= Required work =
The response should contain every entry, reproduced exactly.

= Dataset extract =

-*-*-

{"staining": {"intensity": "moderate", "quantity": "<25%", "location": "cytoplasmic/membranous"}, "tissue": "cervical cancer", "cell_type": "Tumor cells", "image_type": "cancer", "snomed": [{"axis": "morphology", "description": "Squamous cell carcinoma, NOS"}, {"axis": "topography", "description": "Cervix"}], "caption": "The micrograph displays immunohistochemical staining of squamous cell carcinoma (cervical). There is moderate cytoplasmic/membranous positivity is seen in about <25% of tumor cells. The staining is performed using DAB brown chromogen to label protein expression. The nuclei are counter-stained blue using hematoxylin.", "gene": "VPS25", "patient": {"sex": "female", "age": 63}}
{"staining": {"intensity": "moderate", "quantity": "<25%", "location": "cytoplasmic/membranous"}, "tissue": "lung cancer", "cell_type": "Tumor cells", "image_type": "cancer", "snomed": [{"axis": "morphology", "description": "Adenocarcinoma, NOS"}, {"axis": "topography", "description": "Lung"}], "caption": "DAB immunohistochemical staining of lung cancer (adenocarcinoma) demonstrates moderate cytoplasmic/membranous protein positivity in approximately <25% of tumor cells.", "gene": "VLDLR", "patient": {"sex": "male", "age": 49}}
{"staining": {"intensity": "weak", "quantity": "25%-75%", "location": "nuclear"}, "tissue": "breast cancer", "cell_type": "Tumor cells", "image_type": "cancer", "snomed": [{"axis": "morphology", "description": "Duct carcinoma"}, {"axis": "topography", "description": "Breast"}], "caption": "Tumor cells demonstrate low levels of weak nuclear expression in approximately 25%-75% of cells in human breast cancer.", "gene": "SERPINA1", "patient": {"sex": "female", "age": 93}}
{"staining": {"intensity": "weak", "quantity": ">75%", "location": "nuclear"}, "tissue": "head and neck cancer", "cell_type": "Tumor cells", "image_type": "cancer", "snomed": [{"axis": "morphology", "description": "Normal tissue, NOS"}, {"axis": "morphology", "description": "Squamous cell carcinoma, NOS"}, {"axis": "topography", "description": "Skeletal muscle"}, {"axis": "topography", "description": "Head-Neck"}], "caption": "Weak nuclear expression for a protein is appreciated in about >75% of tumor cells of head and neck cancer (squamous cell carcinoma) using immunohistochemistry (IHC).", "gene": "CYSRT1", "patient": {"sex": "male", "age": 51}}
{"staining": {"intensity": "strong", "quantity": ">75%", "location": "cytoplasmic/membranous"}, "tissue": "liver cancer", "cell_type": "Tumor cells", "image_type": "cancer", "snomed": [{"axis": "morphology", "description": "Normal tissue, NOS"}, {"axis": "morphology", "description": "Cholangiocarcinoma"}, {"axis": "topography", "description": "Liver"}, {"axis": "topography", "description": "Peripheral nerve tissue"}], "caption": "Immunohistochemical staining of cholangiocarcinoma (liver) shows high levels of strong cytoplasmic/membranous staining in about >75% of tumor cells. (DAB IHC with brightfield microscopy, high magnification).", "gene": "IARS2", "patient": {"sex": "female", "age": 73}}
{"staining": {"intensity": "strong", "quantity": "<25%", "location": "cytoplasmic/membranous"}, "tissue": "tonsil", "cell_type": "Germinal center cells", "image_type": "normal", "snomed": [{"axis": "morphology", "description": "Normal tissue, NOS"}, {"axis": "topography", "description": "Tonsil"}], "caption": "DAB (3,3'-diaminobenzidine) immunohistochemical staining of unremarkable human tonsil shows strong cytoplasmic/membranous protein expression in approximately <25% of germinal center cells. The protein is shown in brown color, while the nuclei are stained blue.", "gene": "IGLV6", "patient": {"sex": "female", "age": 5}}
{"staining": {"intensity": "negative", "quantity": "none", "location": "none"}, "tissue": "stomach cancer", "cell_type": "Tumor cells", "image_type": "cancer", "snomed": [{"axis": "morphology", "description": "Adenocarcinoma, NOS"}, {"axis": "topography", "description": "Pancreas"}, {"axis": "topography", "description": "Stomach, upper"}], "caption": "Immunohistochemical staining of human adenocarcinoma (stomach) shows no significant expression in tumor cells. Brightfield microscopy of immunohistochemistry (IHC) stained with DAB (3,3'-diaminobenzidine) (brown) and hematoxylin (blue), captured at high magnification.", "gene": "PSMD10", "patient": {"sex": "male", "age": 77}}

-*-*-

= Solved problem =
{"staining": {"intensity": "moderate", "quantity": "<25%", "location": "cytoplasmic/membranous"}, "tissue": "cervical cancer", "cell_type": "Tumor cells", "image_type": "cancer", "snomed": [{"axis": "morphology", "description": "Squamous cell carcinoma, NOS"}, {"axis": "topography", "description": "Cervix"}], "caption": "The micrograph displays immunohistochemical staining of squamous cell carcinoma (cervical). There is moderate cytoplasmic/membranous positivity is seen in about <25% of tumor cells. The staining is performed using DAB brown chromogen to label protein expression. The nuclei are counter-stained blue using hematoxylin.", "gene": "VPS25", "patient": {"sex": "female", "age": 63}}
{"staining": {"intensity": "moderate", "quantity": "<25%", "location": "cytoplasmic/membranous"}, "tissue": "lung cancer", "cell_type": "Tumor cells", "image_type": "cancer", "snomed": [{"axis": "morphology", "description": "Adenocarcinoma, NOS"}, {"axis": "topography", "description": "Lung"}], "caption": "DAB immunohistochemical staining of lung cancer (adenocarcinoma) demonstrates moderate cytoplasmic/membranous protein positivity in approximately <25% of tumor cells.", "gene": "VLDLR", "patient": {"sex": "male", "age": 49}}
{"staining": {"intensity": "weak", "quantity": "25%-75%", "location": "nuclear"}, "tissue": "breast cancer", "cell_type": "Tumor cells", "image_type": "cancer", "snomed": [{"axis": "morphology", "description": "Duct carcinoma"}, {"axis": "topography", "description": "Breast"}], "caption": "Tumor cells demonstrate low levels of weak nuclear expression in approximately 25%-75% of cells in human breast cancer.", "gene": "SERPINA1", "patient": {"sex": "female", "age": 93}}
{"staining": {"intensity": "weak", "quantity": ">75%", "location": "nuclear"}, "tissue": "head and neck cancer", "cell_type": "Tumor cells", "image_type": "cancer", "snomed": [{"axis": "morphology", "description": "Normal tissue, NOS"}, {"axis": "morphology", "description": "Squamous cell carcinoma, NOS"}, {"axis": "topography", "description": "Skeletal muscle"}, {"axis": "topography", "description": "Head-Neck"}], "caption": "Weak nuclear expression for a protein is appreciated in about >75% of tumor cells of head and neck cancer (squamous cell carcinoma) using immunohistochemistry (IHC).", "gene": "CYSRT1", "patient": {"sex": "male", "age": 51}}
{"staining": {"intensity": "strong", "quantity": ">75%", "location": "cytoplasmic/membranous"}, "tissue": "liver cancer", "cell_type": "Tumor cells", "image_type": "cancer", "snomed": [{"axis": "morphology", "description": "Normal tissue, NOS"}, {"axis": "morphology", "description": "Cholangiocarcinoma"}, {"axis": "topography", "description": "Liver"}, {"axis": "topography", "description": "Peripheral nerve tissue"}], "caption": "Immunohistochemical staining of cholangiocarcinoma (liver) shows high levels of strong cytoplasmic/membranous staining in about >75% of tumor cells. (DAB IHC with brightfield microscopy, high magnification).", "gene": "IARS2", "patient": {"sex": "female", "age": 73}}
{"staining": {"intensity": "strong", "quantity": "<25%", "location": "cytoplasmic/membranous"}, "tissue": "tonsil", "cell_type": "Germinal center cells", "image_type": "normal", "snomed": [{"axis": "morphology", "description": "Normal tissue, NOS"}, {"axis": "topography", "description": "Tonsil"}], "caption": "DAB (3,3'-diaminobenzidine) immunohistochemical staining of unremarkable human tonsil shows strong cytoplasmic/membranous protein expression in approximately <25% of germinal center cells. The protein is shown in brown color, while the nuclei are stained blue.", "gene": "IGLV6", "patient": {"sex": "female", "age": 5}}
{"staining": {"intensity": "negative", "quantity": "none", "location": "none"}, "tissue": "stomach cancer", "cell_type": "Tumor cells", "image_type": "cancer", "snomed": [{"axis": "morphology", "description": "Adenocarcinoma, NOS"}, {"axis": "topography", "description": "Pancreas"}, {"axis": "topography", "description": "Stomach, upper"}], "caption": "Immunohistochemical staining of human adenocarcinoma (stomach) shows no significant expression in tumor cells. Brightfield microscopy of immunohistochemistry (IHC) stained with DAB (3,3'-diaminobenzidine) (brown) and hematoxylin (blue), captured at high magnification.", "gene": "PSMD10", "patient": {"sex": "male", "age": 77}}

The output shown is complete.